Material for the task —
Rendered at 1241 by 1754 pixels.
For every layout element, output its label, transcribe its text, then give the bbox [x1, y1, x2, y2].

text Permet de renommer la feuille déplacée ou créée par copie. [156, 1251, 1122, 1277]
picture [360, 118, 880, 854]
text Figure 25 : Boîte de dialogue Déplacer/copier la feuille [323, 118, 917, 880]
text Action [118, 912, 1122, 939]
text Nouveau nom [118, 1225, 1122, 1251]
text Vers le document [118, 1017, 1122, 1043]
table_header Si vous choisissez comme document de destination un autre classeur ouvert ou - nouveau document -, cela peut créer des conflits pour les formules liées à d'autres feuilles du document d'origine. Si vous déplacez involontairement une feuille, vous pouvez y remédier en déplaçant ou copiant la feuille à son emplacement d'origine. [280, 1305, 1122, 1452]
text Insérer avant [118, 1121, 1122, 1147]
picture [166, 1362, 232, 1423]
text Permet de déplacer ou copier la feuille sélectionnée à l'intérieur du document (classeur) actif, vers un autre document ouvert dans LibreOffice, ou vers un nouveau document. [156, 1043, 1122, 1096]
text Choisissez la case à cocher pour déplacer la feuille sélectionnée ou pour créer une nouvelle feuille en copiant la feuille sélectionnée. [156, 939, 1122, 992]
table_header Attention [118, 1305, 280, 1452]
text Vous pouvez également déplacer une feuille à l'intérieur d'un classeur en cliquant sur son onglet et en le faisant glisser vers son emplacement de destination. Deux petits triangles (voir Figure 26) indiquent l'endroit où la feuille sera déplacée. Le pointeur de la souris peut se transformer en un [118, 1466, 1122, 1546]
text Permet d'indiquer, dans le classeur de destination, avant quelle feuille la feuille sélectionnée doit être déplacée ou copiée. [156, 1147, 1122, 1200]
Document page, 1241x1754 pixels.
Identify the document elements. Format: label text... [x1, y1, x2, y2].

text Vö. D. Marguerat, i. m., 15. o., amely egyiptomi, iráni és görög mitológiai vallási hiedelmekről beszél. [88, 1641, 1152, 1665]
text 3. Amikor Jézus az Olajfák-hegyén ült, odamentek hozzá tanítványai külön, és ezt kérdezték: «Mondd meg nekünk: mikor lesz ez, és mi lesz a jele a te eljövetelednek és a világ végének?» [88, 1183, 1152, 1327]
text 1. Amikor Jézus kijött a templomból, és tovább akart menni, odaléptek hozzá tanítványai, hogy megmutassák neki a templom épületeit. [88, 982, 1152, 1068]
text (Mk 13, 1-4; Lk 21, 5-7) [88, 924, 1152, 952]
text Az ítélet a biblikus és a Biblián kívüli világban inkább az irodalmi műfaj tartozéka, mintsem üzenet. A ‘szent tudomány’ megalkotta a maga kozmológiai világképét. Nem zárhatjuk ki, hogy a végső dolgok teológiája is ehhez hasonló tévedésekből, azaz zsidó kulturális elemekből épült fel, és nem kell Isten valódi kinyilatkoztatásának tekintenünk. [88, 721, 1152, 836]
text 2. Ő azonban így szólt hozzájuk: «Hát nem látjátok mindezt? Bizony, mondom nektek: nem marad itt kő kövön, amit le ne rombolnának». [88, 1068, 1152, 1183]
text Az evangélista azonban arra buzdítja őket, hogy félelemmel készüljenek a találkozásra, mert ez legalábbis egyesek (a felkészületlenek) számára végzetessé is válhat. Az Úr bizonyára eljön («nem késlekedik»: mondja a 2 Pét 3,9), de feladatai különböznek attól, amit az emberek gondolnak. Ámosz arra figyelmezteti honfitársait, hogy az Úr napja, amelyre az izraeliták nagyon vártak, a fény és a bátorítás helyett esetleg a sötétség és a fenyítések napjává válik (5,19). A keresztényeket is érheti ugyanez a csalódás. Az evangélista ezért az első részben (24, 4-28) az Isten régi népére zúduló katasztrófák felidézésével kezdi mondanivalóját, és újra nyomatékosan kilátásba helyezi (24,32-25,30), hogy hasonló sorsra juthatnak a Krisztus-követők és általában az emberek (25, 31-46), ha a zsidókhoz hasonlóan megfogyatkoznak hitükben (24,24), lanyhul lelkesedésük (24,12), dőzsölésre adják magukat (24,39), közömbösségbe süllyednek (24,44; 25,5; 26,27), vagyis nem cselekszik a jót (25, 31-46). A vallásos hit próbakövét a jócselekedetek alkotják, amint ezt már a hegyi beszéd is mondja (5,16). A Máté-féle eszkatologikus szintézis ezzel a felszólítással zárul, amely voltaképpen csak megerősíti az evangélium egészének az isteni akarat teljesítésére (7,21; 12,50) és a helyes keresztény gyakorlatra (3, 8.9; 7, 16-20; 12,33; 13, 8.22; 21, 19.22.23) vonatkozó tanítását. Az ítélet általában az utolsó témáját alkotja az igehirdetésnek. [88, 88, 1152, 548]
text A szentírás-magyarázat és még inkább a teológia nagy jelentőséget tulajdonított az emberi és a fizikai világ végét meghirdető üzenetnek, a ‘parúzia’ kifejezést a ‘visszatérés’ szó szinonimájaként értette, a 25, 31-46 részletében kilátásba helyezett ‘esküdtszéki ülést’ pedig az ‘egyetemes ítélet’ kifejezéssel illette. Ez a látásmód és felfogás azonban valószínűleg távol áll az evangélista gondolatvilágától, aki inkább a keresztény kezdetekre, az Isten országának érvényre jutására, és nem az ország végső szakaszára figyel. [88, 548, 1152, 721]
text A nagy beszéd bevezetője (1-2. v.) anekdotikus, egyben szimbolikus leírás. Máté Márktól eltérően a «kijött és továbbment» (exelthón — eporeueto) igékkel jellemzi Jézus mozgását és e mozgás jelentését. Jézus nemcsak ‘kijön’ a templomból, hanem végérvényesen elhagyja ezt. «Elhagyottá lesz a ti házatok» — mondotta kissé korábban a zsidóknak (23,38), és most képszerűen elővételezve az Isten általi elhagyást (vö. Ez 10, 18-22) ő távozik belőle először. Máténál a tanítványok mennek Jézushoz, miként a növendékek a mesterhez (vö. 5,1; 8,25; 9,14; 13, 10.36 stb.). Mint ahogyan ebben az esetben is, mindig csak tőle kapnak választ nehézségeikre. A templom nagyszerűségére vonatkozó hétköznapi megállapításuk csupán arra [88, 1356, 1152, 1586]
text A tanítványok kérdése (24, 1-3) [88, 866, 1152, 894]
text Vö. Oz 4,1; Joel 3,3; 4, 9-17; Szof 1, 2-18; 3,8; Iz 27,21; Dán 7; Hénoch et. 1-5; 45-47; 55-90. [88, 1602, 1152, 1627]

Task — Copy out each line of the rows above that contains the string "label".

Answer —
For every layout element, output its label, transcribe its text, then give the bbox [x1, y1, x2, y2].
Identify the document elements. Format: label text... [x1, y1, x2, y2].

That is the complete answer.